Mouse Gym / Game-a-Week #2 Postmortem


Hey y'all! trying to document my thoughts each week as I do Firepit's Game-A-Week jams. This week's theme was 'ritual', a super engaging jam theme that i've worked with a couple times! The gist of ritual is something played ritualistically. In 2019, the project I made for a 'ritual' game a week was Belle the Cat Bot Belle the cat bot is a tomagotchi-like virtual pet that lives in your twitter feed. my initial intent with it was that you would interact with one of belle's tweets once, and she would later whine that you weren't around, forcing you to come back every couple of days to interact with her. Due to scope issues (and Twitter ToS issues, the bot repeatedly gets out of commission after being taken down as spam), Belle wouldn't remember you, but would respond to you when you liked or retweeted. 

Another project made for an assignment similar to 'ritual' (the exact theme was 'asymmetric'), TEXTRIS was a game I made with some friends at school that lived in a discord channel. It was a tetris clone, with the twist that you are unable to drop any of the pieces, and have to wait for them to fall very, very slowly.
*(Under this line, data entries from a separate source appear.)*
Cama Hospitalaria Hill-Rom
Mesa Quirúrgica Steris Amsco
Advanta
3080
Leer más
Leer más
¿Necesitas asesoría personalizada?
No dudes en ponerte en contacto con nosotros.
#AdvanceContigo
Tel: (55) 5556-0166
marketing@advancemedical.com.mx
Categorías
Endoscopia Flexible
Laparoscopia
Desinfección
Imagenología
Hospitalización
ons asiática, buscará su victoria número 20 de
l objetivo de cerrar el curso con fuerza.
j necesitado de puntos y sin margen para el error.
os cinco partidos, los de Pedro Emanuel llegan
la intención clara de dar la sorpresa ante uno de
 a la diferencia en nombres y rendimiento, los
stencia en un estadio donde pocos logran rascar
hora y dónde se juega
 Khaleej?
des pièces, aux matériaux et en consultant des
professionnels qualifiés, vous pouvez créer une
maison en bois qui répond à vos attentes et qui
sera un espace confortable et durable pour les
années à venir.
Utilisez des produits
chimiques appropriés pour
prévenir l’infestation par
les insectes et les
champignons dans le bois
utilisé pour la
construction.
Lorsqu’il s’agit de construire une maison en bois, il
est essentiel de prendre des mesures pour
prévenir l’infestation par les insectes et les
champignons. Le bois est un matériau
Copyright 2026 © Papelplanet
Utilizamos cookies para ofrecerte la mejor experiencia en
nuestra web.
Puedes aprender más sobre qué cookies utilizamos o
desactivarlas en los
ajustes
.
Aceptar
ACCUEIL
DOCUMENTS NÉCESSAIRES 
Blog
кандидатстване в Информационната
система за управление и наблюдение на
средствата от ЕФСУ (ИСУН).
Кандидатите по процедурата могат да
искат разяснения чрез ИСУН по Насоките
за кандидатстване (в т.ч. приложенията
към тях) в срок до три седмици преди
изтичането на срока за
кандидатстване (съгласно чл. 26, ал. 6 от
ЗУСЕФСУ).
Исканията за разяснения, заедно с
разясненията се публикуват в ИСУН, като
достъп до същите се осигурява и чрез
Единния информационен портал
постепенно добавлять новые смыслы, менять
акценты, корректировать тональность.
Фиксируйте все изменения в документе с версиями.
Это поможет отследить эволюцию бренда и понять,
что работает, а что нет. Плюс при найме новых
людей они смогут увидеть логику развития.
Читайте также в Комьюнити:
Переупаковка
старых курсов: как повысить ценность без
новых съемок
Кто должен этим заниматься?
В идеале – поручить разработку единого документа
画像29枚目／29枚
I initially set off the week with the hopes I would make another social media bot, and possibly iterate on TEXTRIS. The problem was, I couldn't figure out a good improvement on it. A design issue I ran into with TEXTRIS was that players were initially very interested and committed, but after solving a few tetris problems or fixing a mistake, players lost interest. The solution was not to ramp up the speed, because that would only demand more attention. I think the type of problems needed some variety. An initial theme I considered was having to keep a candle or flame lit on a discord channel. I also considered having some competitive nature to it, but never ended up figuring out a way to have something long-form and competitive without being boring. 


NERTS! Online on Steam

I settled on taking inspiration from my favorite game of 2021, NERTS! Online. My favorite part in the game is its interaction between players through cursors. When playing it for the first time, I was extremely surprised how fun it felt just having multiple cursors on screen. In between game rounds, my friends and I would play small games with the cursors, circling each other, forming a line, holding hands, etc. I thought that it was a fun enough concept to try out on its own. Theme wise I wanted to do some sort of school playground or gym, both because it was a fun hangout space, and also a ritual I miss from when I was younger. Here's how it turned out!


Some thoughts: 

-I think I focused too much on having the perspective look cool with the mouse cursors. I'm definitely happy with how it turned out visually, but in focusing on that I definitely sacrificed some playability. 

-I think I might've missed out on what was fun in NERTS! by adding the dodgeball "mechanic". Like i might have overdesigned it? The joy in nerts was having your everyday mouse application turn into some playground in itself. I think maybe focusing on a "click to flip your cursor direction" mouse expression mightve given me what I was looking for. 

-I standby the decision not to have any formal game logic in this one. It's a hangout space, and I wanted people to figure play for themselves.